#### MATERIAL FOR THIS TASK

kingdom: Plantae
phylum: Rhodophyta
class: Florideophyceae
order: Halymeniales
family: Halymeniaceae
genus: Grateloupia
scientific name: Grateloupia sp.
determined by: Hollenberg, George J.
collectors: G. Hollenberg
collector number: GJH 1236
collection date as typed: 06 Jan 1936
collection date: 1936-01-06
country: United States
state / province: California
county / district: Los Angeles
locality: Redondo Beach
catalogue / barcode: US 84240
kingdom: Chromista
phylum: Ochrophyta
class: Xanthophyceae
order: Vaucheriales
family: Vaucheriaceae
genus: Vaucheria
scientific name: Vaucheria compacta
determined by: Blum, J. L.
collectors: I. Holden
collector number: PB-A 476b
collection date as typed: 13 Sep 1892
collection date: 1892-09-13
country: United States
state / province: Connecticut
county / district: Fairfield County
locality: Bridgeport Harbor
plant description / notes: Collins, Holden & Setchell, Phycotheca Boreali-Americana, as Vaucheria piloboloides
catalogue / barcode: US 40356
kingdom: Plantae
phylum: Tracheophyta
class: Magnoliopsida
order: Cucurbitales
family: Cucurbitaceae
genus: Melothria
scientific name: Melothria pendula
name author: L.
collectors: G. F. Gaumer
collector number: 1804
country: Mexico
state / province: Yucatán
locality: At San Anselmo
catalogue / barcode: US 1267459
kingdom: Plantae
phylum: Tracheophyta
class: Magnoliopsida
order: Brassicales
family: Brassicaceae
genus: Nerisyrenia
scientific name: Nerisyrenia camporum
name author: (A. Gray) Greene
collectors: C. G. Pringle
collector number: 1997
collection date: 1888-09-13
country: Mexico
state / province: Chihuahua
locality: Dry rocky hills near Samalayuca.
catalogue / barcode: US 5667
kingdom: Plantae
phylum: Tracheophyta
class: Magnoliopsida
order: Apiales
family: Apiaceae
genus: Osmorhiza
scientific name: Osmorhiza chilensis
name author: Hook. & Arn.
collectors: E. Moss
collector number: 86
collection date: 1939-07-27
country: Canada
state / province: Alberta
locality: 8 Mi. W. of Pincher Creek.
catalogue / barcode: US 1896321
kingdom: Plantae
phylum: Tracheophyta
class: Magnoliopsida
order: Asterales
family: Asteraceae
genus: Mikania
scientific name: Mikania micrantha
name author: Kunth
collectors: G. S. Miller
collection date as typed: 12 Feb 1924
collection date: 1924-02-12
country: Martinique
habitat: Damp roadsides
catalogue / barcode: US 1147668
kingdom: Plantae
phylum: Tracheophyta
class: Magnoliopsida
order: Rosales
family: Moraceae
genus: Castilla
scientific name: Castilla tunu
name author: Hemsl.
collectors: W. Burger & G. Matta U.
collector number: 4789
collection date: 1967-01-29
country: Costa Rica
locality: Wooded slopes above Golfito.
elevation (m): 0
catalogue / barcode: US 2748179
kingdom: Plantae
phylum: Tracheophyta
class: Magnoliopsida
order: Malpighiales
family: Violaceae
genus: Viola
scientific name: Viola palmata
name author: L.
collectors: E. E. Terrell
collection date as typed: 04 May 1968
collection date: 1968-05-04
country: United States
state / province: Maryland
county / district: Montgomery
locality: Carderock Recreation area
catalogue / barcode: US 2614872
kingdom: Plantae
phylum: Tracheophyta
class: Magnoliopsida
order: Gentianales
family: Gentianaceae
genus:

########

Give every line of the listing above as a Markdown table with the columns n and Line, numbering the rows and leaving out any blank lines.

## THE REPLY
| n | Line |
|---|---|
| 1 | kingdom: Plantae |
| 2 | phylum: Rhodophyta |
| 3 | class: Florideophyceae |
| 4 | order: Halymeniales |
| 5 | family: Halymeniaceae |
| 6 | genus: Grateloupia |
| 7 | scientific name: Grateloupia sp. |
| 8 | determined by: Hollenberg, George J. |
| 9 | collectors: G. Hollenberg |
| 10 | collector number: GJH 1236 |
| 11 | collection date as typed: 06 Jan 1936 |
| 12 | collection date: 1936-01-06 |
| 13 | country: United States |
| 14 | state / province: California |
| 15 | county / district: Los Angeles |
| 16 | locality: Redondo Beach |
| 17 | catalogue / barcode: US 84240 |
| 18 | kingdom: Chromista |
| 19 | phylum: Ochrophyta |
| 20 | class: Xanthophyceae |
| 21 | order: Vaucheriales |
| 22 | family: Vaucheriaceae |
| 23 | genus: Vaucheria |
| 24 | scientific name: Vaucheria compacta |
| 25 | determined by: Blum, J. L. |
| 26 | collectors: I. Holden |
| 27 | collector number: PB-A 476b |
| 28 | collection date as typed: 13 Sep 1892 |
| 29 | collection date: 1892-09-13 |
| 30 | country: United States |
| 31 | state / province: Connecticut |
| 32 | county / district: Fairfield County |
| 33 | locality: Bridgeport Harbor |
| 34 | plant description / notes: Collins, Holden & Setchell, Phycotheca Boreali-Americana, as Vaucheria piloboloides |
| 35 | catalogue / barcode: US 40356 |
| 36 | kingdom: Plantae |
| 37 | phylum: Tracheophyta |
| 38 | class: Magnoliopsida |
| 39 | order: Cucurbitales |
| 40 | family: Cucurbitaceae |
| 41 | genus: Melothria |
| 42 | scientific name: Melothria pendula |
| 43 | name author: L. |
| 44 | collectors: G. F. Gaumer |
| 45 | collector number: 1804 |
| 46 | country: Mexico |
| 47 | state / province: Yucatán |
| 48 | locality: At San Anselmo |
| 49 | catalogue / barcode: US 1267459 |
| 50 | kingdom: Plantae |
| 51 | phylum: Tracheophyta |
| 52 | class: Magnoliopsida |
| 53 | order: Brassicales |
| 54 | family: Brassicaceae |
| 55 | genus: Nerisyrenia |
| 56 | scientific name: Nerisyrenia camporum |
| 57 | name author: (A. Gray) Greene |
| 58 | collectors: C. G. Pringle |
| 59 | collector number: 1997 |
| 60 | collection date: 1888-09-13 |
| 61 | country: Mexico |
| 62 | state / province: Chihuahua |
| 63 | locality: Dry rocky hills near Samalayuca. |
| 64 | catalogue / barcode: US 5667 |
| 65 | kingdom: Plantae |
| 66 | phylum: Tracheophyta |
| 67 | class: Magnoliopsida |
| 68 | order: Apiales |
| 69 | family: Apiaceae |
| 70 | genus: Osmorhiza |
| 71 | scientific name: Osmorhiza chilensis |
| 72 | name author: Hook. & Arn. |
| 73 | collectors: E. Moss |
| 74 | collector number: 86 |
| 75 | collection date: 1939-07-27 |
| 76 | country: Canada |
| 77 | state / province: Alberta |
| 78 | locality: 8 Mi. W. of Pincher Creek. |
| 79 | catalogue / barcode: US 1896321 |
| 80 | kingdom: Plantae |
| 81 | phylum: Tracheophyta |
| 82 | class: Magnoliopsida |
| 83 | order: Asterales |
| 84 | family: Asteraceae |
| 85 | genus: Mikania |
| 86 | scientific name: Mikania micrantha |
| 87 | name author: Kunth |
| 88 | collectors: G. S. Miller |
| 89 | collection date as typed: 12 Feb 1924 |
| 90 | collection date: 1924-02-12 |
| 91 | country: Martinique |
| 92 | habitat: Damp roadsides |
| 93 | catalogue / barcode: US 1147668 |
| 94 | kingdom: Plantae |
| 95 | phylum: Tracheophyta |
| 96 | class: Magnoliopsida |
| 97 | order: Rosales |
| 98 | family: Moraceae |
| 99 | genus: Castilla |
| 100 | scientific name: Castilla tunu |
| 101 | name author: Hemsl. |
| 102 | collectors: W. Burger & G. Matta U. |
| 103 | collector number: 4789 |
| 104 | collection date: 1967-01-29 |
| 105 | country: Costa Rica |
| 106 | locality: Wooded slopes above Golfito. |
| 107 | elevation (m): 0 |
| 108 | catalogue / barcode: US 2748179 |
| 109 | kingdom: Plantae |
| 110 | phylum: Tracheophyta |
| 111 | class: Magnoliopsida |
| 112 | order: Malpighiales |
| 113 | family: Violaceae |
| 114 | genus: Viola |
| 115 | scientific name: Viola palmata |
| 116 | name author: L. |
| 117 | collectors: E. E. Terrell |
| 118 | collection date as typed: 04 May 1968 |
| 119 | collection date: 1968-05-04 |
| 120 | country: United States |
| 121 | state / province: Maryland |
| 122 | county / district: Montgomery |
| 123 | locality: Carderock Recreation area |
| 124 | catalogue / barcode: US 2614872 |
| 125 | kingdom: Plantae |
| 126 | phylum: Tracheophyta |
| 127 | class: Magnoliopsida |
| 128 | order: Gentianales |
| 129 | family: Gentianaceae |
| 130 | genus: |